Initiative Qs go-to-market strategy is a powerful viral loop.

Some ex-PayPal founders are suggesting that we find another online payment system and their startup is called Initiative Q. I’m sure that many already have seen their launch campaign in social media. One thing is for sure; they’re ramping up fast.

First, let’s take a closer look at their powerful viral loop:

The countdown timer is actually an amount of money you’ll earn by signing up — and the number is automatically decreasing and thus creating a sense of urgency.

When you visit the Initiative Q website, you actually can’t get onboard; by clicking “Get invited” you only get a few basic instructions on how to find someone who actually has some invites to spare. These instructions encourages site visitors to interact not with the brand, but with each other:

Making it more difficult for potential customers visiting the site to register their interest is a bold move, but it’s this scarcity that makes this micro-economy work.

To get invited, you need to come cross across an existing user posting their unique referral link in social media. Thus far, the viral loop is nothing out of the ordinary; it works in much the same way as most other viral loops do.

The share copy is well-crafted and many users prefer to leave it in their status updates (see below) with a only few remarks of their own:

Here’s where the magic starts to happen:

Most viral systems have some sort of unique url generator for onboarders to share on their social networks. In this case, when someone registers via shares, the sharer (who’s already onboard) is “forced” to approve the invite.

Due to this forced approval (“verify” your friends), a few key mechanics kicks in:

  1. Instead of having the viral loop automatically approve new users according to “first come, first served,” it allows the already registered user whom to approve first. This form of social engineering (gamification) gives power users an alluring sense of self-importance.
  2. The “forced approval” will trigger additional conversation as onboarders are prompted to remind the sharer to approve their requests. These “extra” comments will will increase the update’s visibility since social algorithms normally rewards interaction.
  3. Sharers are encouraged (via email reminders and social notifications) to log back into their dashboard repeatedly to approve their incoming requests. Multiple visits to the share dashboard will encourage power users to share more than once.

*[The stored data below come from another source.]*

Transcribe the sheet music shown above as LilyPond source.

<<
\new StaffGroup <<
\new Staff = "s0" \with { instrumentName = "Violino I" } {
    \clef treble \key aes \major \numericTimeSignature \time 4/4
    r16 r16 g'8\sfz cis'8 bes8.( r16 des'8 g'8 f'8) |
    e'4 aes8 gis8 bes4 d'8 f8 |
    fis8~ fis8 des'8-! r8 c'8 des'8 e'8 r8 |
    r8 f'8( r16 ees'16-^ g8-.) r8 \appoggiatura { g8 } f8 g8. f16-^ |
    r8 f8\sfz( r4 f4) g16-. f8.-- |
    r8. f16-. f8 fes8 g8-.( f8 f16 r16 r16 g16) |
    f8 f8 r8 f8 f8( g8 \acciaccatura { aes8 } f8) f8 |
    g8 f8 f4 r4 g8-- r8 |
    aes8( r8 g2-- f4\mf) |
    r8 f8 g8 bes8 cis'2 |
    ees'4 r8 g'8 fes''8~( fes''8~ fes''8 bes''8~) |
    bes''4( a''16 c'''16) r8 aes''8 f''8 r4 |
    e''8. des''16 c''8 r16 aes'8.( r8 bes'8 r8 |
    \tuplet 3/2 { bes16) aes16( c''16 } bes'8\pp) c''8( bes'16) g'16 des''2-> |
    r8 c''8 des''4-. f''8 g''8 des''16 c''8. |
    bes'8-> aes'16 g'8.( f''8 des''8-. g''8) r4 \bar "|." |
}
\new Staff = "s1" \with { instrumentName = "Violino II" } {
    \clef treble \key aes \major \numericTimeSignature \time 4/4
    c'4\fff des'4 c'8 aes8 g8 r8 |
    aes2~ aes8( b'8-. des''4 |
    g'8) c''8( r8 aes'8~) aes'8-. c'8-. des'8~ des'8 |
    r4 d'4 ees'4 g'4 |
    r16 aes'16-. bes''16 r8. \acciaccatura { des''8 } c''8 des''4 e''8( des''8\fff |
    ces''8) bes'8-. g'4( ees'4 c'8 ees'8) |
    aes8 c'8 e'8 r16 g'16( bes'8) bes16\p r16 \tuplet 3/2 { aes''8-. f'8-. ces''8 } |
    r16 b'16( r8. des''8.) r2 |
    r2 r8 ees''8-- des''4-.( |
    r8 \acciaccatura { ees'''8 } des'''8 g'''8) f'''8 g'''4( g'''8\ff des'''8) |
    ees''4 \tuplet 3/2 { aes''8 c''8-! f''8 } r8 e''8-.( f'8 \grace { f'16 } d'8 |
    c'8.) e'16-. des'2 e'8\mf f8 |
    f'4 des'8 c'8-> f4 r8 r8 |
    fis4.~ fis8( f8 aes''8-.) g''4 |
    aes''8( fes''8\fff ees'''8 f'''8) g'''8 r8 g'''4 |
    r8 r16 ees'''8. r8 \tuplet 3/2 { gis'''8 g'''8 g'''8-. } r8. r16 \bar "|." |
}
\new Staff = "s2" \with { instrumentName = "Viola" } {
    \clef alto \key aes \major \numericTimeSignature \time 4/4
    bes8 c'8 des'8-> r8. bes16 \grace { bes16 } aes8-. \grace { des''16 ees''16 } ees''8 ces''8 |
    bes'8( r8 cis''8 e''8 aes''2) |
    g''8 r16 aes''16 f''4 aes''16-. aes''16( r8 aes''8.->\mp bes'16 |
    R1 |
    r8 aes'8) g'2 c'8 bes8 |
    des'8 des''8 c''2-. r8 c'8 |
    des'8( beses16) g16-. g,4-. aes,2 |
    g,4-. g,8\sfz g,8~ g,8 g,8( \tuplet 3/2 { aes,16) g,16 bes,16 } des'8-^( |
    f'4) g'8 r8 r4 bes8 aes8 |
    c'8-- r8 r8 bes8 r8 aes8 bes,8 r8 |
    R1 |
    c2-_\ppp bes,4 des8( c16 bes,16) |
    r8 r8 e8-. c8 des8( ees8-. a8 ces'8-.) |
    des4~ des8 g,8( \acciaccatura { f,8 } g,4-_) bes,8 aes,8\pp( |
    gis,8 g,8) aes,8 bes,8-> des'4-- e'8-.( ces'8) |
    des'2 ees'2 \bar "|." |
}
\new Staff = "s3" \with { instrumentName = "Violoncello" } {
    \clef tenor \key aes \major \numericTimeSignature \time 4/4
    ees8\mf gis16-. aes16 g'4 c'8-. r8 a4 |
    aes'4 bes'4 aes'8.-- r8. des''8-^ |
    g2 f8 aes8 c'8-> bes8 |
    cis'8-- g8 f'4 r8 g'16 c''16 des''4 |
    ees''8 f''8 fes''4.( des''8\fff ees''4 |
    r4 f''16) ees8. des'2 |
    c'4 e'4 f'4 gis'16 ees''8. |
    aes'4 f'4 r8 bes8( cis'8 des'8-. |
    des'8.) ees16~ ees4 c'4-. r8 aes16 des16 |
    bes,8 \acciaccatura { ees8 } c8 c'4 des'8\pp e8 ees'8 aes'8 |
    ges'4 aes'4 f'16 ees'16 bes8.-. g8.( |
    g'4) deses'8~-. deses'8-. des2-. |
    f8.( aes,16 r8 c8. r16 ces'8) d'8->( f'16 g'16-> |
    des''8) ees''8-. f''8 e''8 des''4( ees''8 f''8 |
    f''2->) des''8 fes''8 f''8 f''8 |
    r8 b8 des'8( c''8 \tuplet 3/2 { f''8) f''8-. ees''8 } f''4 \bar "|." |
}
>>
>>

Anyone who has ever designed a viral loop knows that a major success factor is to get power users (the 1%) to share more. This is where this viral loop shines; the sharer only have to click their own invite link to get automatically redirected to their share dashboard. Easy!

Another (not-so-intuitive) success factor for pushing the viral coefficient is to shorten the time distance between each individual cycle. The length of the Share/Consume/Share cycle will mathematically impact the viral success more than actual conversion rates1. See also Viral Loops (and some Math).

The viral loop designers of Initiative Q have solved the cycle problem with a beautiful fix:

Even if I’m not yet approved by the initial sharer (which could take some time), I’m still able to access and share my unique url in social media. This small (yet brilliant) bypass is adding full speed to the viral cycle.

Also the actual share dashboard is nothing less than a work of art when it comes to viral mechanics:

Clear, intuitive, and engaging.

The dashboard highlights the unique share url, the current reward balance, your share results, and the profiles of your invitees. All components — except for the unique url — are dynamic (in the sense that they change based on your performance).

There are a few nice touches “under the hood” as well:

As a new member, you get a few invites to start off with. Now, if you manage to get rid of these invites fairly quick, the system awards you more invites2. The purpose of this algorithm is to keep each user engaged; if you get too many invites relative to your social reach, the invite system deflates; if you get too few invites, power user potential remain untapped.

I’m also impressed by the innovative incentive model:

According to the to the “idea” of the system, 1Q should be equal to $1. However, if the currency Q never gets off the ground, 1Q simply won’t be worth anything at all. Users are paying to be in on this opportunity with whatever time they invest in inviting their friends — and some of their personal data (like their email address). This allows Initiative Q the advantage of being able to offer rising monetary rewards without taking any financial risks themselves.


Initiative Q is launching at a place in time when cryptocurrency scams and pyramid schemes are all the rage. Jemima Kelly at Financial Times writes:

“Initiative Q is actually different though. For a start, “Q” is not actually a cryptocurrency. Instead, it’s a private currency that won’t even use the blockchain technology which is supposedly the point of most tokens. Guess what it it will use instead? A regular old centralised database! Remarkable.”

Cryptocurrency and blockchain expert David Gerrard writes on his blog:

“The pyramid-scheme marketing is bad, and creates a toxic dump of personal data.”

I’m quite sure that we will see several more of these “currency bypassing” models for many years to come.


  1. This is why Youtube’s primary loop is based on users watching and then sharing videos rather than on video upload activity.
  2. As with any social algorithm, it’s difficult to be certain of exactly how this works, but it seems to be dependant of factors such as share speed, frequency of logins to the share dashboard, social influence, and network performance.